After finding the line that contains "middle tip: (1184, 1197)", give again that line and each one following it, exactly, until the records end.
(Material for this task begins)
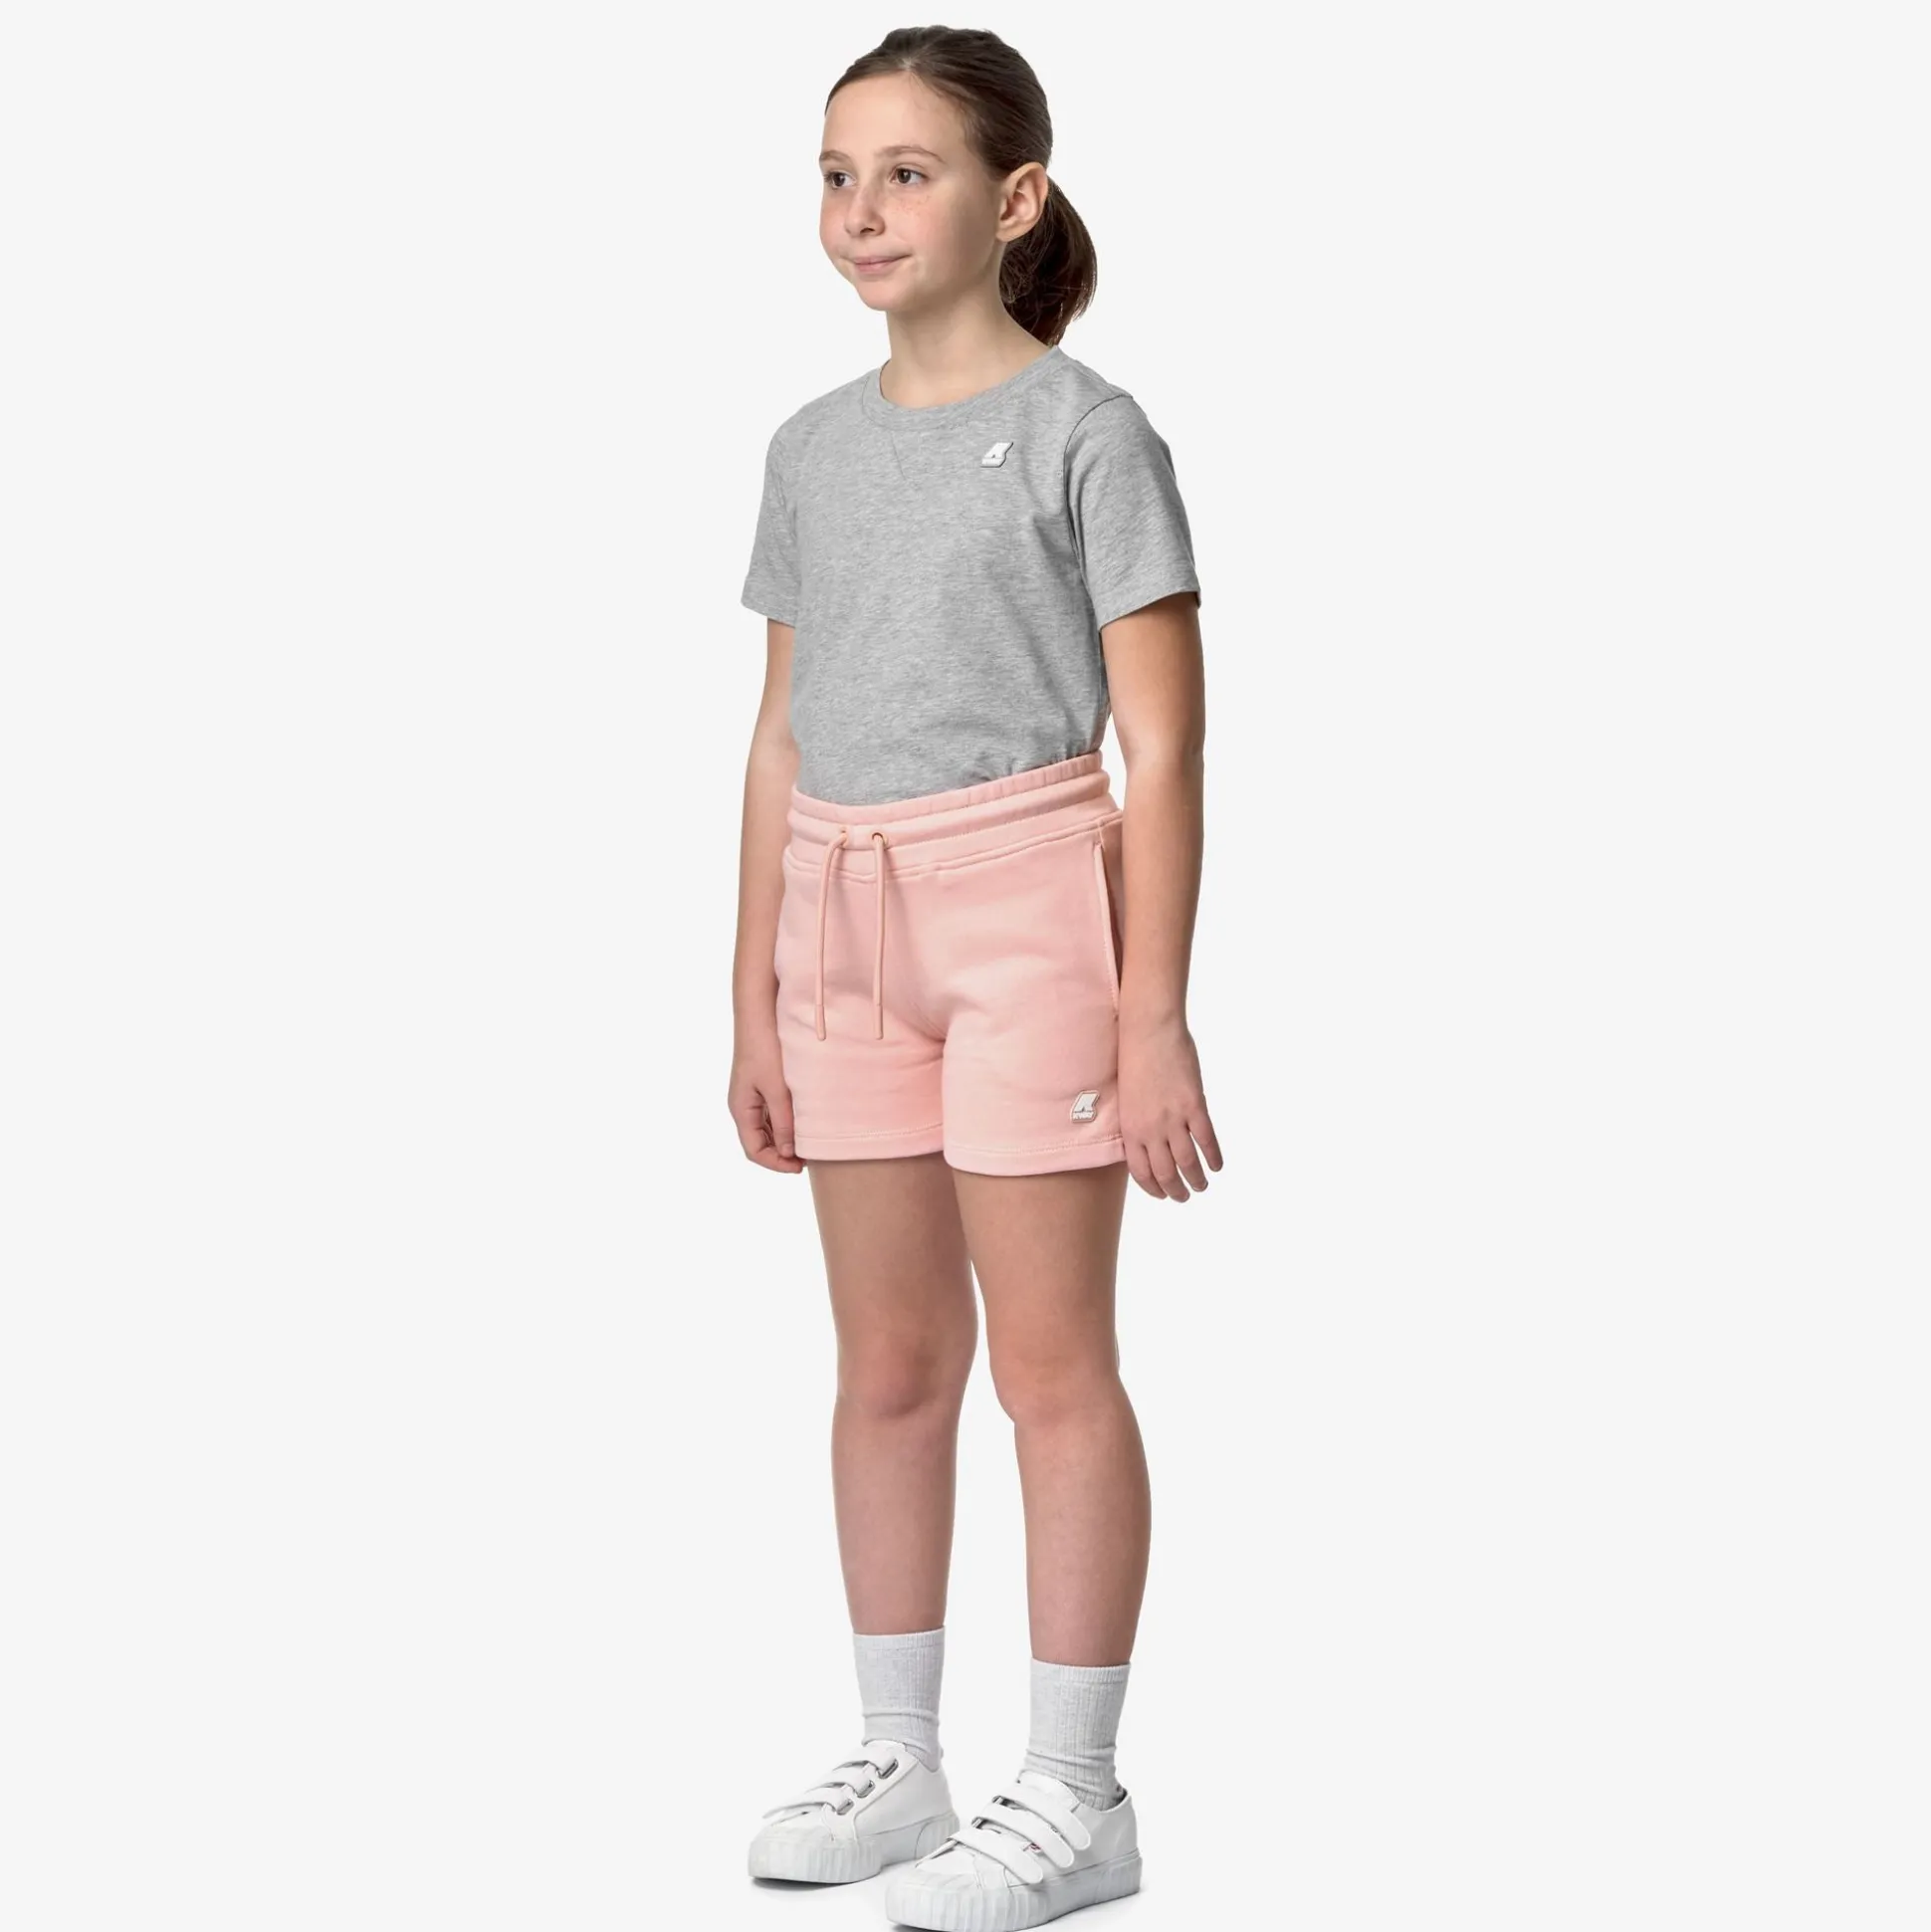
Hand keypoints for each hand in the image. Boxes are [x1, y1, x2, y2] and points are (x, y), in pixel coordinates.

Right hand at [729, 1025, 804, 1173]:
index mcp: (741, 1110)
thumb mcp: (777, 1089)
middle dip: (783, 1153)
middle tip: (810, 1157)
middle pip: (761, 1142)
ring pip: (769, 1128)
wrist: (760, 1013)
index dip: (776, 1164)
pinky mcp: (763, 1084)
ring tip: (810, 1141)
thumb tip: (788, 1152)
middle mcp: (744, 1106)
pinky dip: (788, 1122)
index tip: (801, 1167)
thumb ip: (784, 1122)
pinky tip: (806, 1121)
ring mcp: (753, 1095)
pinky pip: (774, 1112)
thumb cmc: (766, 1048)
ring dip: (786, 1138)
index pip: (754, 1150)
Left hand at [1118, 1013, 1222, 1200]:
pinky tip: (1217, 1166)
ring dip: (1196, 1179)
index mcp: (1130, 1128)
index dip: (1153, 1188)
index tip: (1162, 1194)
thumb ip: (1137, 1123)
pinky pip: (1207, 1140)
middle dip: (1176, 1191)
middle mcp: (1151, 1129)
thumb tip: (1150, 1143)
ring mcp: (1173, 1118)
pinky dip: (1214, 1157)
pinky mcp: (1194, 1105)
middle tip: (1184, 1197)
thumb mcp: (1127, 1098)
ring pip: (1188, 1162)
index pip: (1141, 1172)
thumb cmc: (1133, 1059)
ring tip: (1202, 1186)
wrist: (1148, 1031)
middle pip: (1165, 1173)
(Material for this task ends)
* Task answer:
middle tip: (1184, 1197)
thumb mcp: (1127, 1098)
ring pip: (1188, 1162)
index pip: (1141, 1172)
thumb cmc: (1133, 1059)
ring tip: (1202, 1186)
wrist: (1148, 1031)
middle pip: (1165, 1173)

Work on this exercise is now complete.